Post by fuzzywuzzy »

Yep, actually they were responsble for the first uprising and riot in Australia. The first known Irish convicts (as a group ) were political prisoners. In the 1790's they began to tranasport "rebellious Irish". In those days the Irish were considered rebelliuos because they were Roman Catholics and if you were Roman catholic then you couldn't vote or go to school and obviously because you didn't worship as the King, you were a traitor and automatically a criminal. It was illegal in australia at that time to celebrate mass.

The Vinegar hill rebellion. Apparently named after a battle between the Irish and British in Ireland. But nobody today can trace where exactly this "hill' is.

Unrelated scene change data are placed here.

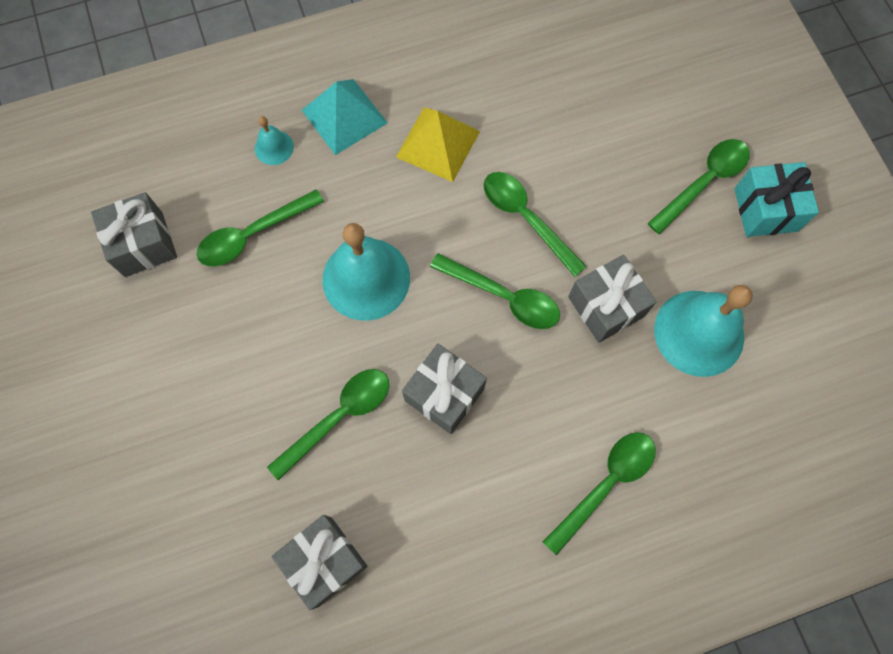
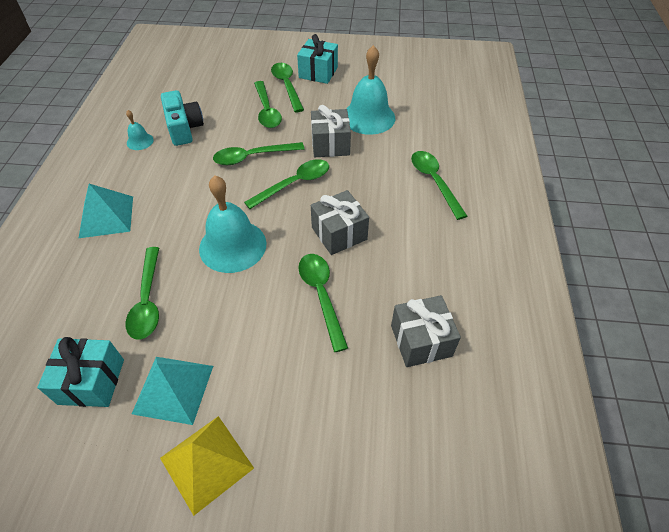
camera: 65 degrees left, 20 degrees down
(143, 244) = (91, 381): grey gift -> turquoise gift
(164, 325) = (173, 389): none -> turquoise pyramid
(274, 147) = (91, 264): turquoise bell -> turquoise bell (140, 141)
(438, 144) = (170, 178): yellow pyramid -> yellow pyramid (206, 463)
(535, 103) = (184, 128): none -> turquoise camera
(630, 185) = (267, 111): none -> green spoon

it was actually quite a serious rebellion . women and children went to the harbour incase the rebels won and they had to escape.

So anyway these rebels wanted to go home. The plan was to take over all the ships and Sydney township. Now considering there were over 1200 irish in a colony of just over 8000 it wasn't a long shot that they could do it.

The new south wales corps was called out and 150 men from the ship "calcutta" were called to support them .

So anyway before more rebels could get assembled Major George Johnston met the partially assembled rebels at Parramatta under a white flag. It was a trick .

they shot them all. Well most of them.

this was such a serious scare to the British government that hardly much more is known about it . Other than swinging the ring leaders body from a stair case where convicts recieved their rations. a warning if you like.